Dataset excerpts –
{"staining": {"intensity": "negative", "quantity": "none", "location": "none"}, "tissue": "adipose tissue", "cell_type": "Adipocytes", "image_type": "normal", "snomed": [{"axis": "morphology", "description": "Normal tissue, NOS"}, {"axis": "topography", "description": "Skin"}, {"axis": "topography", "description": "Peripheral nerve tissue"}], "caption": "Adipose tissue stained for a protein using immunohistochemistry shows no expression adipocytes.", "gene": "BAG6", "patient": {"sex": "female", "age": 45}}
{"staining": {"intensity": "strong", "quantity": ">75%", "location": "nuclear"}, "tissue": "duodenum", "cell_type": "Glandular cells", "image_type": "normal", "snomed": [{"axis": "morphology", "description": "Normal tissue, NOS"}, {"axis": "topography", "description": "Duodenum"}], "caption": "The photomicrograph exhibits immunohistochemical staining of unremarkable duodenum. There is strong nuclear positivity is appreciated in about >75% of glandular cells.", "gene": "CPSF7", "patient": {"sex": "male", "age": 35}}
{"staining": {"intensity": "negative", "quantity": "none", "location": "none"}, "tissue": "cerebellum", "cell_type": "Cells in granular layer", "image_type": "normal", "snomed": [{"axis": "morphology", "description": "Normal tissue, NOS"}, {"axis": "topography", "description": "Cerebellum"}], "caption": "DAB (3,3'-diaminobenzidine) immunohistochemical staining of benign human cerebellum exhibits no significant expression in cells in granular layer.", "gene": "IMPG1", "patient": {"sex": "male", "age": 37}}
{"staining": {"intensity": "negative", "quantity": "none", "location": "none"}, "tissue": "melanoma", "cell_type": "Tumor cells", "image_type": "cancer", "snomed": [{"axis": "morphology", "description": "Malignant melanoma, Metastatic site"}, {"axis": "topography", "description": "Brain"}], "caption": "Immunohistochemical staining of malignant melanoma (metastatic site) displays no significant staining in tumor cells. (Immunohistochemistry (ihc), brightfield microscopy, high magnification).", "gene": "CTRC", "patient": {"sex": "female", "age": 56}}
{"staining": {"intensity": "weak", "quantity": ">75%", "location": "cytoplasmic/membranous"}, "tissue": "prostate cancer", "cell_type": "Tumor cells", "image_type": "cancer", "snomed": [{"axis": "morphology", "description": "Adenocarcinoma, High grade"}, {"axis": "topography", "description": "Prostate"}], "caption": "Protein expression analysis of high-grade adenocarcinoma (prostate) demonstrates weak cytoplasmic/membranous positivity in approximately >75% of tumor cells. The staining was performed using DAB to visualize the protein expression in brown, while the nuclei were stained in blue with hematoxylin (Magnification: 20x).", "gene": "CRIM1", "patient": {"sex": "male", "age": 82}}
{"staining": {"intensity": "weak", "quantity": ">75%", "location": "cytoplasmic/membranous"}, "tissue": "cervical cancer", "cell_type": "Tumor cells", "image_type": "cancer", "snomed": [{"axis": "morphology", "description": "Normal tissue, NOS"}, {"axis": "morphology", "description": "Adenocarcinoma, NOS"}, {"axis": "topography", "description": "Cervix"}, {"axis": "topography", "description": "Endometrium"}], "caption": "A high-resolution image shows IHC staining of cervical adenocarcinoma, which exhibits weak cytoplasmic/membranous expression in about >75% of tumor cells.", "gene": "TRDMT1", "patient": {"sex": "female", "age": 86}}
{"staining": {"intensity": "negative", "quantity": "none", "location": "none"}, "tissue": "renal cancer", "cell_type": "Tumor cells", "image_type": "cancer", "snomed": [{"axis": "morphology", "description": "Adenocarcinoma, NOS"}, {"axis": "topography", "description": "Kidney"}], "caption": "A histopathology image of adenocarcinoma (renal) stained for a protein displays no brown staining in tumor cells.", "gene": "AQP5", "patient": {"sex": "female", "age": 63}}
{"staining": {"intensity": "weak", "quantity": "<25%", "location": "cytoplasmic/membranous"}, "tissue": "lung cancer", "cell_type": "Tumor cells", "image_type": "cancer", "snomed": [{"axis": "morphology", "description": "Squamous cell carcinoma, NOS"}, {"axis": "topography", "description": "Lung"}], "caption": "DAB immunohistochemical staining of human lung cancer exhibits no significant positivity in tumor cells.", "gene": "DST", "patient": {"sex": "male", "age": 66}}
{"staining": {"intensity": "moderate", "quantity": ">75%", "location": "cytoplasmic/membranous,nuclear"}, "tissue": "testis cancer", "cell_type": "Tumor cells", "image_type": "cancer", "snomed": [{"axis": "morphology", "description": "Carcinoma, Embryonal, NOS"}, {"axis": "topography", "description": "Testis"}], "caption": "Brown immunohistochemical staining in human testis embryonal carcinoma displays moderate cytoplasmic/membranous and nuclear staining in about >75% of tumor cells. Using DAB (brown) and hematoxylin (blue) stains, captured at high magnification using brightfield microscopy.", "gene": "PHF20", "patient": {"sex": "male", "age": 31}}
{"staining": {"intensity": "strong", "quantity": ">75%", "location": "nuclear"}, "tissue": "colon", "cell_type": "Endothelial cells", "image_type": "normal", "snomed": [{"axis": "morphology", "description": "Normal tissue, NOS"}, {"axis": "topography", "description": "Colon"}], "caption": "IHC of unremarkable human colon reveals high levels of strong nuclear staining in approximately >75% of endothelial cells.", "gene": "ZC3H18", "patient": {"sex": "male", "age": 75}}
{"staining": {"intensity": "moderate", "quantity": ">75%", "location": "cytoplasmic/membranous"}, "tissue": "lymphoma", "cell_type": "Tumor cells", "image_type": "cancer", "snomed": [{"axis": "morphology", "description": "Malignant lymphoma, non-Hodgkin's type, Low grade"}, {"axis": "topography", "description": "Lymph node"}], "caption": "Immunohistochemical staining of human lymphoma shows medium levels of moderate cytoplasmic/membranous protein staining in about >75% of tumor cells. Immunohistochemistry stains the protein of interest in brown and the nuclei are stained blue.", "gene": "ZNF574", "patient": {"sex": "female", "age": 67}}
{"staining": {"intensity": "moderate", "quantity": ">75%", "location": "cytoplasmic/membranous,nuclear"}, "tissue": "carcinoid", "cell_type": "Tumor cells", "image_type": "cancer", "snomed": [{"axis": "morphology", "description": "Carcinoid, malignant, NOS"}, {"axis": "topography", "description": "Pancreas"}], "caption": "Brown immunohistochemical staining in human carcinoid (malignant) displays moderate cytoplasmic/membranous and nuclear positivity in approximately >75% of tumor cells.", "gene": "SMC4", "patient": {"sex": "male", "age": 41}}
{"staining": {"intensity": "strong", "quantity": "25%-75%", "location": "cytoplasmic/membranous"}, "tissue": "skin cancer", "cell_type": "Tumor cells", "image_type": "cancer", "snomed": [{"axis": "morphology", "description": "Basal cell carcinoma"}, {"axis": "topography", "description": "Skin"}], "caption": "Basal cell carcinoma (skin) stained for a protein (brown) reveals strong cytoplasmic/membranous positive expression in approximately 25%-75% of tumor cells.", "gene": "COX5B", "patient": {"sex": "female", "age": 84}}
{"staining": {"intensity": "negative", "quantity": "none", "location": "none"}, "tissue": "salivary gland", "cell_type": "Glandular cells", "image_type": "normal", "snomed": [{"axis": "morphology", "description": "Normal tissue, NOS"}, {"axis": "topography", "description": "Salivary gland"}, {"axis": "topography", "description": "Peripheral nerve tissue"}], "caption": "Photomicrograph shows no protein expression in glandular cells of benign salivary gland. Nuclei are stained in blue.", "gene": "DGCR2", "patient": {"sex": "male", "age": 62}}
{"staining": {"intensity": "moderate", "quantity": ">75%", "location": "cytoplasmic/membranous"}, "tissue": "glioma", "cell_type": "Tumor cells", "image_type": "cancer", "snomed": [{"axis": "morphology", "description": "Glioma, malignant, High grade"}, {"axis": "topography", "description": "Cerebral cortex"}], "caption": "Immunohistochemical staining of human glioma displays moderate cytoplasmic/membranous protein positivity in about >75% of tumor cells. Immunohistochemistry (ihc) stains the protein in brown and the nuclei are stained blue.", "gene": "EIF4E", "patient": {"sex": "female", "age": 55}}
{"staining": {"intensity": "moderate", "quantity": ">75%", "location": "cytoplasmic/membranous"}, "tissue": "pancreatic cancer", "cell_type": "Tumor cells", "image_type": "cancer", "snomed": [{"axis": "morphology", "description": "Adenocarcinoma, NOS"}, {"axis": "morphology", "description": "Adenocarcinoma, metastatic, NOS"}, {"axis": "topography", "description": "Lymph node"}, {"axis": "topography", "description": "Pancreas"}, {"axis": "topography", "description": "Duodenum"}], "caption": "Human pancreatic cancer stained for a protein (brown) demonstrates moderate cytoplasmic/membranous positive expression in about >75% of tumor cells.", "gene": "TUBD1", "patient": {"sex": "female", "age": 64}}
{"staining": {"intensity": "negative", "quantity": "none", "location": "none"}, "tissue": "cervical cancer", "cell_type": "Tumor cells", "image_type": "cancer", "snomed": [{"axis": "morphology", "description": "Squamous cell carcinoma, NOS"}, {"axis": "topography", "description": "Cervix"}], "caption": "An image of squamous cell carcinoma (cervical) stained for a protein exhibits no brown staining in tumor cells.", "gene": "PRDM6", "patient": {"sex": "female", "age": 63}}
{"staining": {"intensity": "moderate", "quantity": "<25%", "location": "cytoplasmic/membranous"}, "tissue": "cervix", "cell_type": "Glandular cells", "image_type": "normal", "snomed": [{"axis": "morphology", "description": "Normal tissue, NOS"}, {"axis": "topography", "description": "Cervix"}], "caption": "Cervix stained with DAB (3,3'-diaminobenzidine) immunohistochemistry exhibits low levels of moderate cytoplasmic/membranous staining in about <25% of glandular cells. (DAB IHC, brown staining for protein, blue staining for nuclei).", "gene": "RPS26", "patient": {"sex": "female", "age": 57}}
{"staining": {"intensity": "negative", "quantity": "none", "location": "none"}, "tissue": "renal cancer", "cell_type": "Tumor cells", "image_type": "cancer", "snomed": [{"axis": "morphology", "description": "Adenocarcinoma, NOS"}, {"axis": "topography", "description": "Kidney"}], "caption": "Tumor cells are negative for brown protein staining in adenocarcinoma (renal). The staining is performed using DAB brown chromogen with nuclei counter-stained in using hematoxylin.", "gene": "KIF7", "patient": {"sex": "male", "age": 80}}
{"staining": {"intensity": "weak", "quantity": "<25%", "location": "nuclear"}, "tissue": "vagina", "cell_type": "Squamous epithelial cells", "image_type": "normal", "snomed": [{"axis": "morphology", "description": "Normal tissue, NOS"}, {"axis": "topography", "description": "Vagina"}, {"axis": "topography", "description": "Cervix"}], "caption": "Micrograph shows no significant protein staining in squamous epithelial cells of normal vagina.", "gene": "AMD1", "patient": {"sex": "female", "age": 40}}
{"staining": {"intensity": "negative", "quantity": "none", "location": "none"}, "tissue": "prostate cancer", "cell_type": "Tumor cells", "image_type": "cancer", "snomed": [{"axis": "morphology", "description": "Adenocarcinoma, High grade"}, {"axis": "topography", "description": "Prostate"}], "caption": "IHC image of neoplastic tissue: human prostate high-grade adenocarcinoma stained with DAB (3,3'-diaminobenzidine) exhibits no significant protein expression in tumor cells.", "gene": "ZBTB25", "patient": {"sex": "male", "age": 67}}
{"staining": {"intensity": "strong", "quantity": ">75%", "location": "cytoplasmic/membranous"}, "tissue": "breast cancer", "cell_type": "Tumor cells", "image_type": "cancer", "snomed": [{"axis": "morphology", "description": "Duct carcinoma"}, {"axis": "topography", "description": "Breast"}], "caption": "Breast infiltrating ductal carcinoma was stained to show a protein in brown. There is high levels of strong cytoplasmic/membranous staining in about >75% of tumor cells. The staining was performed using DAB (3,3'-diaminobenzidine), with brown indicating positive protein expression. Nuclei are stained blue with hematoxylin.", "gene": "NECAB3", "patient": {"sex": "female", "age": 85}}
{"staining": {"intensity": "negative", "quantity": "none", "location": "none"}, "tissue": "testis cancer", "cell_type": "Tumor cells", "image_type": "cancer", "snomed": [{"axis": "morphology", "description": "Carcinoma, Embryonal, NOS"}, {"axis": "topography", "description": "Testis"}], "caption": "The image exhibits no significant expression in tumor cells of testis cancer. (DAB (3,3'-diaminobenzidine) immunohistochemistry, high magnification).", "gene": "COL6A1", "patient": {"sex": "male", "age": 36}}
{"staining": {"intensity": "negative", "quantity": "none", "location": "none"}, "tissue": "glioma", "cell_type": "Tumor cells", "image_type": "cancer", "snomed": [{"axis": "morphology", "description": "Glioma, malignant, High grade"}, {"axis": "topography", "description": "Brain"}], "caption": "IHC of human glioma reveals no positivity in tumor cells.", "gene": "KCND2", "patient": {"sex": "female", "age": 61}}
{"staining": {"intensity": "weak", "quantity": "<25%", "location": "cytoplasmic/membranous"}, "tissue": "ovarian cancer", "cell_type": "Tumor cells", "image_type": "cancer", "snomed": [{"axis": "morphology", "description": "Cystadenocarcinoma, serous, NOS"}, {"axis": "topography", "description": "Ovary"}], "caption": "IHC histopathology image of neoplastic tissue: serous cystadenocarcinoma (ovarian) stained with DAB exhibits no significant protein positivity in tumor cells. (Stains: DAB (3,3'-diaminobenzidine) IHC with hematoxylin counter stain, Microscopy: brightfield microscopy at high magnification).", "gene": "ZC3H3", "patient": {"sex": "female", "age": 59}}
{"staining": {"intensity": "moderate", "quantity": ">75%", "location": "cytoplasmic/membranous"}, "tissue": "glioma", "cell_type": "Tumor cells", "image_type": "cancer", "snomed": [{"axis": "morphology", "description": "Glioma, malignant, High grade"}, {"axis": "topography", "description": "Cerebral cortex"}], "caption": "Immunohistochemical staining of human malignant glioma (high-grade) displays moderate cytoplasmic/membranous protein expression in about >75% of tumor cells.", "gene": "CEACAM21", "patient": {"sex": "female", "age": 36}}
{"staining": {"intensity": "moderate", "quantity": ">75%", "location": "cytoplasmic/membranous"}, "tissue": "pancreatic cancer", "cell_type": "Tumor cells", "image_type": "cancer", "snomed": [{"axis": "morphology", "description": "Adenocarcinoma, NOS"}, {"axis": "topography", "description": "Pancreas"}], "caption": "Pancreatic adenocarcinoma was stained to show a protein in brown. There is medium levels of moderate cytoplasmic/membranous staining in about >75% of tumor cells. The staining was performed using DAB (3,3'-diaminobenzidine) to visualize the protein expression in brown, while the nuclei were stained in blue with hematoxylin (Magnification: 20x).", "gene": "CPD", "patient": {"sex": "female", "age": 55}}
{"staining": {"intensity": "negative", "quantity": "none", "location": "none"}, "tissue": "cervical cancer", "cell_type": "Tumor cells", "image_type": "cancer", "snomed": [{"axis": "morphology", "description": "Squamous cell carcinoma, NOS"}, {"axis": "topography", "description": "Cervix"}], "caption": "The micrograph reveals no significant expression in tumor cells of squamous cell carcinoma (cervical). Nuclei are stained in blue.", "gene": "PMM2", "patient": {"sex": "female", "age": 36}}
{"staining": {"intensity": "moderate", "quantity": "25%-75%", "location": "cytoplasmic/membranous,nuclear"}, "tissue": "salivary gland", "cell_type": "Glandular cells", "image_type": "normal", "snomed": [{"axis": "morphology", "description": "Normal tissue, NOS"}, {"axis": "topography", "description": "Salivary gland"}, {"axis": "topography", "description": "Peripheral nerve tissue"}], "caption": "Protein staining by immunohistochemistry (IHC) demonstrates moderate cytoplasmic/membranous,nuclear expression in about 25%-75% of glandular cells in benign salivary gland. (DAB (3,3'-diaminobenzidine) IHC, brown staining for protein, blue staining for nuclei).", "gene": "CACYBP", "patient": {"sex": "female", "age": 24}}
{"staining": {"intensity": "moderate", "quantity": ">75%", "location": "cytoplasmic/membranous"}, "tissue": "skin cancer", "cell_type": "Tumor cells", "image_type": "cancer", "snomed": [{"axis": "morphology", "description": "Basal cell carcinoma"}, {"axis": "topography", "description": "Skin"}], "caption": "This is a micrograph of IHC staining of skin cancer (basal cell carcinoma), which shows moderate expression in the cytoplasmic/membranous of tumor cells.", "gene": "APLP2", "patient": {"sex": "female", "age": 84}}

Task objective –
Precisely the lines between those holding "pancreatic cancer stained" and "(3,3'-diaminobenzidine) immunohistochemistry exhibits", inclusive, are to be reproduced from the listing above, with nothing added.

Reply to the exercise –
{"staining": {"intensity": "moderate", "quantity": ">75%", "location": "cytoplasmic/membranous"}, "tissue": "pancreatic cancer", "cell_type": "Tumor cells", "image_type": "cancer", "snomed": [{"axis": "morphology", "description": "Adenocarcinoma, NOS"}, {"axis": "morphology", "description": "Adenocarcinoma, metastatic, NOS"}, {"axis": "topography", "description": "Lymph node"}, {"axis": "topography", "description": "Pancreas"}, {"axis": "topography", "description": "Duodenum"}], "caption": "Human pancreatic cancer stained for a protein (brown) demonstrates moderate cytoplasmic/membranous positive expression in about >75% of tumor cells.", "gene": "TUBD1", "patient": {"sex": "female", "age": 64}}
{"staining": {"intensity": "negative", "quantity": "none", "location": "none"}, "tissue": "cervical cancer", "cell_type": "Tumor cells", "image_type": "cancer", "snomed": [{"axis": "morphology", "description": "Squamous cell carcinoma, NOS"}, {"axis": "topography", "description": "Cervix"}], "caption": "An image of squamous cell carcinoma (cervical) stained for a protein exhibits no brown staining in tumor cells.", "gene": "PRDM6", "patient": {"sex": "female", "age": 63}}
{"staining": {"intensity": "moderate", "quantity": "<25%", "location": "cytoplasmic/membranous"}, "tissue": "cervix", "cell_type": "Glandular cells", "image_type": "normal", "snomed": [{"axis": "morphology", "description": "Normal tissue, NOS"}, {"axis": "topography", "description": "Cervix"}], "caption": "Cervix stained with DAB (3,3'-diaminobenzidine) immunohistochemistry exhibits low levels of moderate cytoplasmic/membranous staining in about <25% of glandular cells. (DAB IHC, brown staining for protein, blue staining for nuclei).", "gene": "RPS26", "patient": {"sex": "female", "age": 57}}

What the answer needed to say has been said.